In [7]:
import pandas as pd
pd.set_option("display.float_format", "{:.2f}".format)

from scipy.io import arff

# Cargar el archivo .arff
data, meta = arff.loadarff(r"C:\Users\HP\OneDrive\Escritorio\David Guzzi\Github\inria\phpMawTba.arff")

# Convertir a DataFrame de pandas
adult_census = pd.DataFrame(data)
adult_census.head(1)

Unnamed: 0,age,workclass,fnlwgt,education,education-num,marital-status,occupation,relationship,race,sex,capital-gain,capital-loss,hours-per-week,native-country,class
0,25.0,b'Private',226802.0,b'11th',7.0,b'Never-married',b'Machine-op-inspct',b'Own-child',b'Black',b'Male',0.0,0.0,40.0,b'United-States',b'<=50K'


In [8]:
target_name = "class"
numerical_columns = ["age", "capital-gain", "capital-loss", "hours-per-week"]

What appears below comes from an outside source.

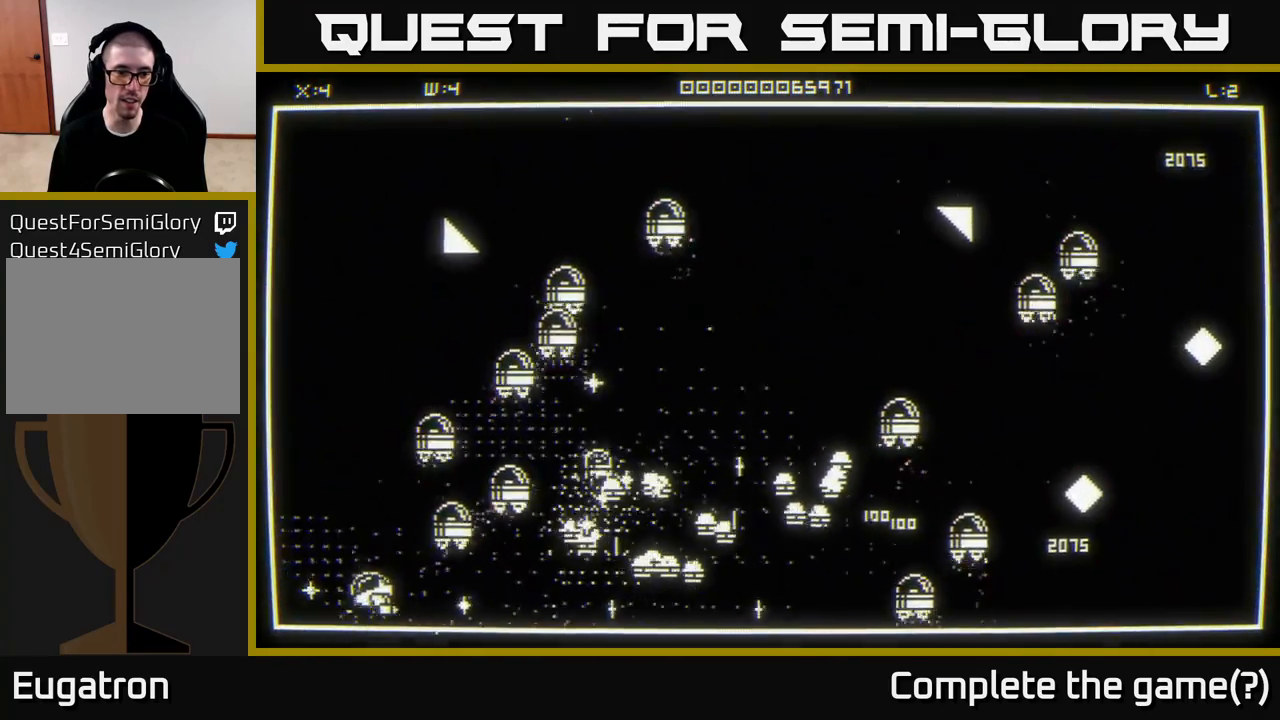
{"buttons": [], "left_stick": "down-right", "right_stick": "right", "events": [[200, "left_stick", "up-right"], [267, "left_stick", "down-right"], [283, "right_stick", "center"], [383, "right_stick", "right"]]}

target = adult_census[target_name]
target = target.str.decode('utf-8')  # Decodificar bytes a string
data = adult_census[numerical_columns]

data.head()

Unnamed: 0,age,capital-gain,capital-loss,hours-per-week
0,25.0,0.0,0.0,40.0
1,38.0,0.0,0.0,50.0
2,28.0,0.0,0.0,40.0
3,44.0,7688.0,0.0,40.0
4,18.0,0.0,0.0,30.0


In [9]:
from sklearn.pipeline import Pipeline
from sklearn.preprocessing import StandardScaler
from sklearn.linear_model import LogisticRegression

model = Pipeline(
    steps=[
        ("preprocessor", StandardScaler()),
        ("classifier", LogisticRegression())
    ]
)

In [13]:
model.get_params()

{'memory': None,
 'steps': [('preprocessor', StandardScaler()),
  ('classifier', LogisticRegression())],
 'verbose': False,
 'preprocessor': StandardScaler(),
 'classifier': LogisticRegression(),
 'preprocessor__copy': True,
 'preprocessor__with_mean': True,
 'preprocessor__with_std': True,
 'classifier__C': 1.0,
 'classifier__class_weight': None,
 'classifier__dual': False,
 'classifier__fit_intercept': True,
 'classifier__intercept_scaling': 1,
 'classifier__l1_ratio': None,
 'classifier__max_iter': 100,
 'classifier__multi_class': 'deprecated',
 'classifier__n_jobs': None,
 'classifier__penalty': 'l2',
 'classifier__random_state': None,
 'classifier__solver': 'lbfgs',
 'classifier__tol': 0.0001,
 'classifier__verbose': 0,
 'classifier__warm_start': False}

In [11]:
from sklearn.model_selection import cross_validate

cv_results = cross_validate(model, data, target)
scores = cv_results['test_score']

print(
    "Acurracy socre via cross-validation: \n"
    f"{scores.mean():.3f} ± {scores.std():.3f}"
)

Acurracy socre via cross-validation: 
0.800 ± 0.003


We can also change the hyperparameter of a model after it has been created
with the `set_params` method, which is available for all scikit-learn
estimators. For example, we can set `C=1e-3`, fit and evaluate the model:

In [14]:
model.set_params(classifier__C=1e-3)
cv_results = cross_validate(model, data, target)
scores = cv_results['test_score']

print(
    "Acurracy socre via cross-validation: \n"
    f"{scores.mean():.3f} ± {scores.std():.3f}"
)

Acurracy socre via cross-validation: 
0.787 ± 0.002


When the model of interest is a `Pipeline`, the hyperparameter names are of
the form `<model_name>__<hyperparameter_name>` (note the double underscore in
the middle). In our case, `classifier` comes from the `Pipeline` definition
and `C` is the hyperparameter name of `LogisticRegression`.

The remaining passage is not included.